In terms of good theology, good doctrinal teaching about who God is, and his character, and how he wants all people, from all time, from the very creation. It all got messed up. He’s been trying to get it back to what he created in the first place, a mutuality and oneness, instead of enmity and rivalry that the fall has brought.
When you look at it from all those different standpoints, it begins to make more sense. Paul comes out looking a little better, he doesn’t look so much like a chauvinist to me. That’s good news, because I didn’t want to think of him that way, but I didn’t know how else to think of the guy.
Keep in mind that Paul — his main concern was not silence, per se, specifically, but his concern was for the order in the churches. This gave them respectability, new people could hear, and believe the gospel of Jesus Christ. That was Paul’s desire. He was a missionary.
He told us, in his letter he told the Corinthians in 1 Corinthians 9:22-23, “I will do anything to advance the gospel.” Believe me, and he did. Even if it meant telling a group of women to be quiet for a while. I truly believe, according to 1 Corinthians 9:22. I’ll read that.
“To the weak I become weak. To win the weak I have become all things to all men, so that by all possible means I may save some. I do all of this for the sake of the gospel, that I may share in its blessings.” I believe Paul would have done whatever it took to honor, and to advance the gospel. That was his main concern.

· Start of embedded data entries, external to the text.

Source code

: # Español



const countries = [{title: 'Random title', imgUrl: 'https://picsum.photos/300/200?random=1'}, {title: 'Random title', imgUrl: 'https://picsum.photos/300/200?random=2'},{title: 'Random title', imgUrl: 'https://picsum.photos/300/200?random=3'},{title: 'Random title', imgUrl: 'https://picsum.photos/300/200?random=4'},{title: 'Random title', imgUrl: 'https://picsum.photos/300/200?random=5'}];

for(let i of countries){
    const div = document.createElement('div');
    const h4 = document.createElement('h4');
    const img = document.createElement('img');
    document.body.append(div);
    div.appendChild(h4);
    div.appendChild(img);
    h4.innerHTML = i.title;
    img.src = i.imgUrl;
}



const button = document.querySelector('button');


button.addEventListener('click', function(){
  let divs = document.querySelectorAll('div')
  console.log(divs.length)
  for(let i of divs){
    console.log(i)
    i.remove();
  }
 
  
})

Make sure that the Jews and Gentiles get along. That they have order in their assemblies, and that those assemblies can receive new visitors, and that they too can share in the blessings of Jesus Christ, and be a part of the body. That the church could go into other places, and advance into new cultures. In Spain, and in different languages.
They would have to figure it out there, but where they were, they needed to have certain cultural guidelines in order to advance the gospel, and that was Paul’s concern. This huge concern, the gospel preached, and Jesus known in all of the world. The great irony today, is the way we have limited women has in many ways served to stagnate and repel people from the gospel, rather than advancing it.